It is becoming increasingly likely that the UK will have a referendum on whether to stay in the European Union. It’s not just that David Cameron, the prime minister, has promised to hold such a vote by 2017 assuming he is re-elected. The drumbeats from the opposition Labour Party that it too would hold a plebiscite are becoming louder. Opinion polls show that Britons would currently vote to quit.
Of the many industries that would be hurt by such a “Brexit”, the City of London is the most prominent. The damage would range from moderate to severe, depending on the extent of the amputation.
The City is not just the UK’s financial capital. It is also Europe’s financial capital and vies with New York to be the world’s financial capital. The UK accounts for 74 percent of the EU’s foreign-exchange trading and 40 percent of global trading in euros; 85 percent of the EU’s hedge-fund assets; 42 percent of its private-equity funds; and half of pension assets and international insurance premiums, according to a recent report by TheCityUK, which represents the UK’s financial services industry.

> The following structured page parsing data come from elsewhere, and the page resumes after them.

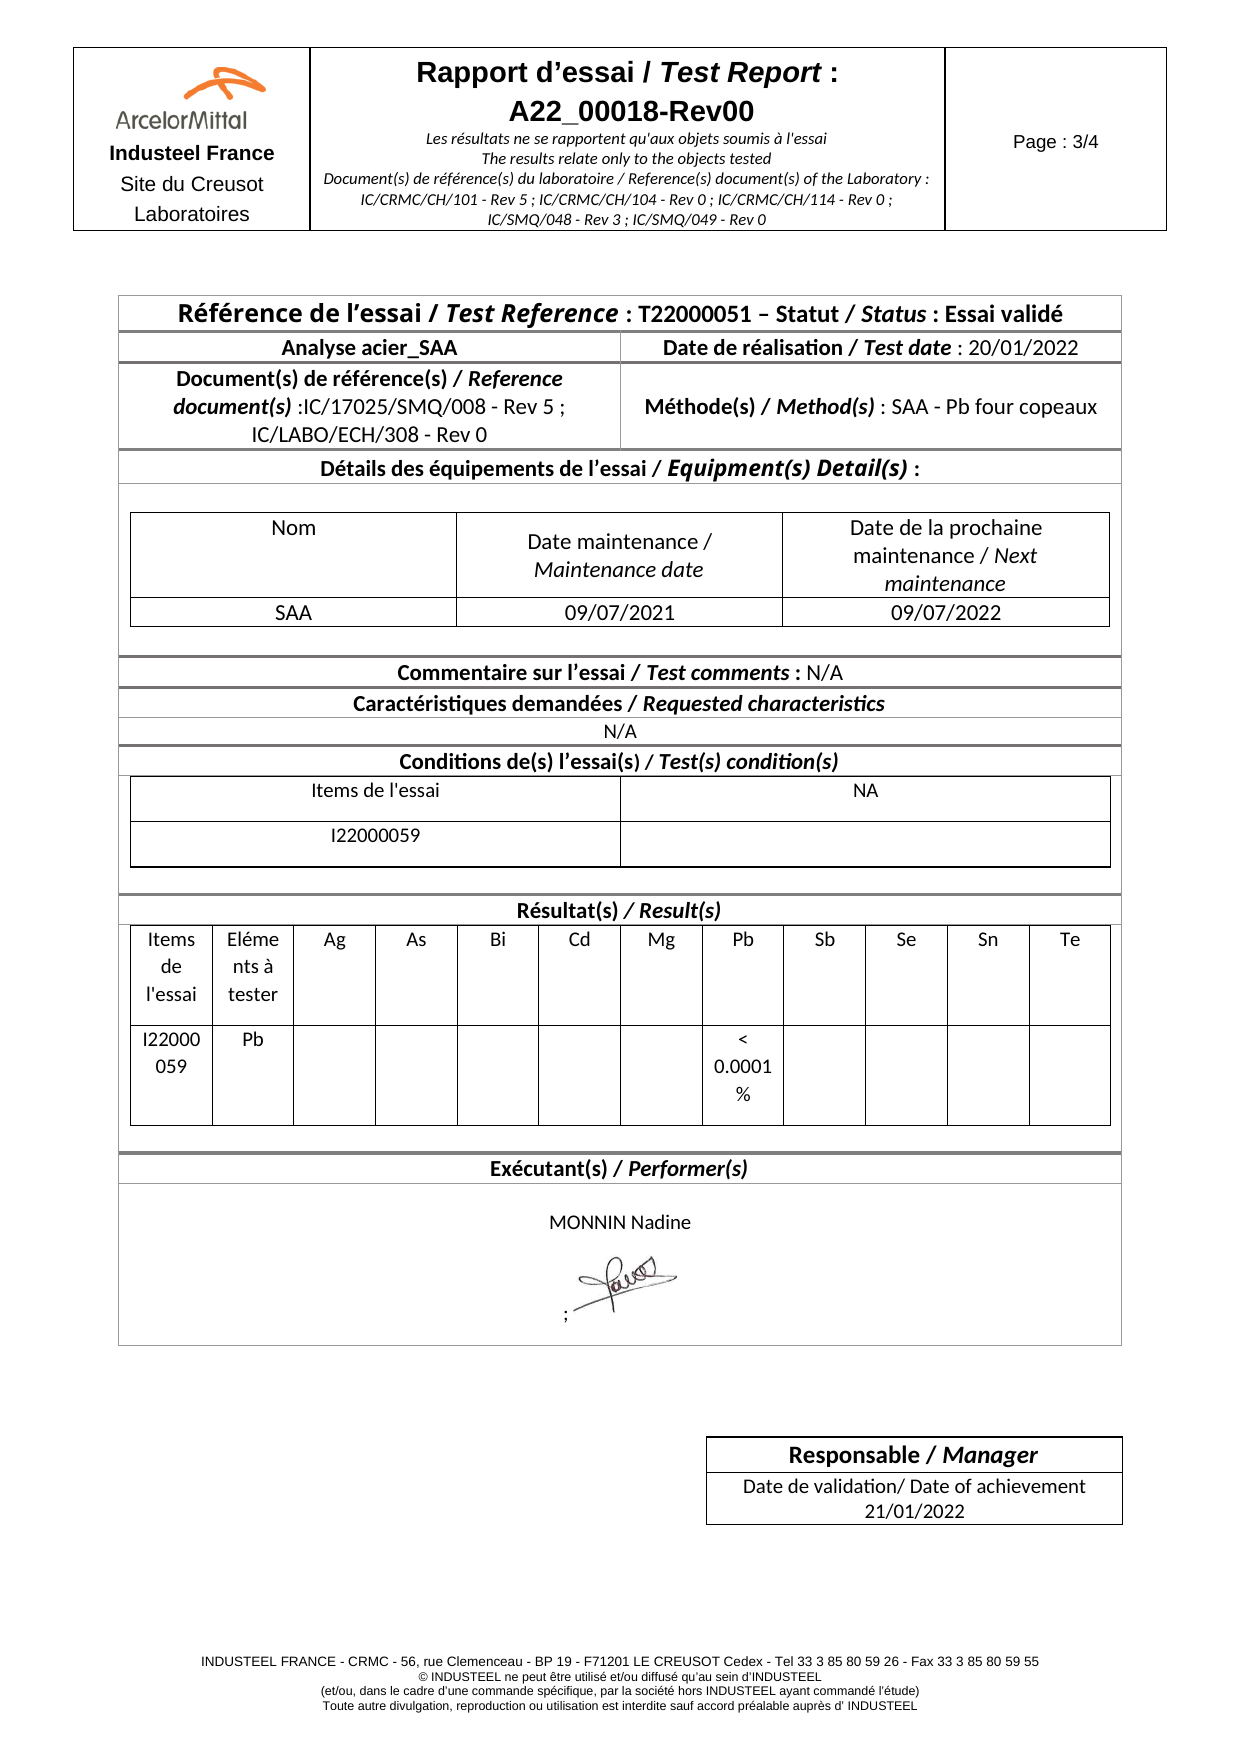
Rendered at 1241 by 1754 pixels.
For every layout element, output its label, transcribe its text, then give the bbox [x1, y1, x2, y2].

picture [573, 1253, 678, 1321]
table_cell Date de validation/ Date of achievement 21/01/2022 [707, 1473, 1122, 1524]
table_cell Résultat(s) / Result(s) [119, 896, 1121, 924]
table_cell Détails des équipements de l’essai / Equipment(s) Detail(s) : [119, 451, 1121, 483]
table_header Référence de l’essai / Test Reference : T22000051 – Statut / Status : Essai validé [119, 296, 1121, 330]
table_cell N/A [119, 718, 1121, 744]
table_cell Commentaire sur l’essai / Test comments : N/A [119, 658, 1121, 686]
table_cell Exécutant(s) / Performer(s) [119, 1155, 1121, 1183]
table_header Responsable / Manager [707, 1438, 1122, 1472]
table_cell Analyse acier_SAA [119, 333, 620, 361]
table_cell [119, 925, 1121, 1151]
table_cell Méthode(s) / Method(s) : SAA - Pb four copeaux [621, 364, 1121, 448]
table_cell [119, 776, 1121, 893]
table_cell Date de réalisation / Test date : 20/01/2022 [621, 333, 1121, 361]
table_cell Document(s) de référence(s) / Reference document(s) :IC/17025/SMQ/008 - Rev 5 ; IC/LABO/ECH/308 - Rev 0 [119, 364, 620, 448]
table_cell Caractéristiques demandées / Requested characteristics [119, 689, 1121, 717]
table_cell [119, 484, 1121, 655]
table_cell MONNIN Nadine ; [119, 1184, 1121, 1344]
table_cell Conditions de(s) l’essai(s) / Test(s) condition(s) [119, 747, 1121, 775]
picture [108, 58, 276, 135]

What’s more, 37 percent of the UK financial services industry’s trade surplus is with the rest of the EU; over 40 percent of foreign firms coming to the UK cite access to the EU’s single market as a core reason for doing so; and around 40 percent of the tax take from financial services is from international businesses operating in the UK.
It is fantasy to suggest that all this business would vanish if Britain quit the EU. But it is equally fantasy to suggest that the rules which constrain how the City operates would go in a puff of smoke in such a scenario.
The extent of the damage would depend on the type of Brexit. The least harmful would be a decision to quit the EU but stay in its single market. This could be achieved by Britain becoming a member of the European Economic Area like Norway.
The snag is that EEA members do not get to vote on the rules of the single market. Britain would, therefore, be left in a position where the rest of the EU would have a free hand in determining how the City was regulated. It might even deliberately damage the UK in order to shift business from London to Frankfurt or Paris. In such a situation, many firms based in the UK would relocate some of their activity across the Channel to be closer to where decisions were taken – dragging jobs and tax revenue with them.
This is a worse position than the status quo. Although the UK cannot currently veto EU financial services legislation, in practice it has only once lost out: when Brussels decided earlier this year to cap bankers’ bonuses.
But the damage would be far more severe if the UK quit the single market as well as the EU and relied merely on its membership of the World Trade Organisation to give it access to foreign markets, as some eurosceptics advocate.
The WTO is largely about protecting trading in goods, not services. It would not guarantee UK-based firms access to the single market in financial services by what is known as the “passport”. This entitles firms based anywhere in the EU to provide services anywhere else in the EU either remotely or by setting up branches so long as they are regulated by their home authority.
If Britain relied just on the WTO, firms wanting to do business in the EU would have to relocate there by setting up subsidiaries. There would be a loud sucking sound as both the UK and foreign firms transferred jobs, wealth and tax revenue across the Channel. British citizens wouldn’t necessarily even be able to follow these jobs abroad because, post-Brexit, they wouldn’t have the right to work in the EU.
Meanwhile, the City’s competitiveness would be undermined if Britain no longer allowed EU citizens to work in the UK. While post-Brexit it could still let them enter, it seems unlikely that Britain would adopt such an open policy. That’s because one of the main reasons that eurosceptics give for quitting the EU is to stop immigration in the first place.
It is also most unlikely that Britain would throw out its financial services regulation if it quit the EU. It needs rules to stop the system blowing up. And it makes sense to coordinate these rules internationally to make sure things don’t fall through the cracks as they did when Lehman Brothers went bust in 2008. It’s true that Britain would be free to uncap bankers’ bonuses. But would that really be a populist priority post-Brexit?
Some eurosceptics think the City would be better able to act as the world’s financial capital if it was cut free from Europe. The opposite is likely. The City enjoys economies of scale from being Europe’s financial capital. Without that position, it would be less competitive and its ability to serve fast-growing markets in the rest of the world would be compromised.
There are, of course, half-way houses between Norway’s position and relying simply on the WTO. The damage to the UK’s financial services industry would then be somewhere in between that suffered in these two scenarios. Far better to stay in the EU and push to enhance London’s role as Europe’s and the world’s financial centre. The City should campaign for this vigorously.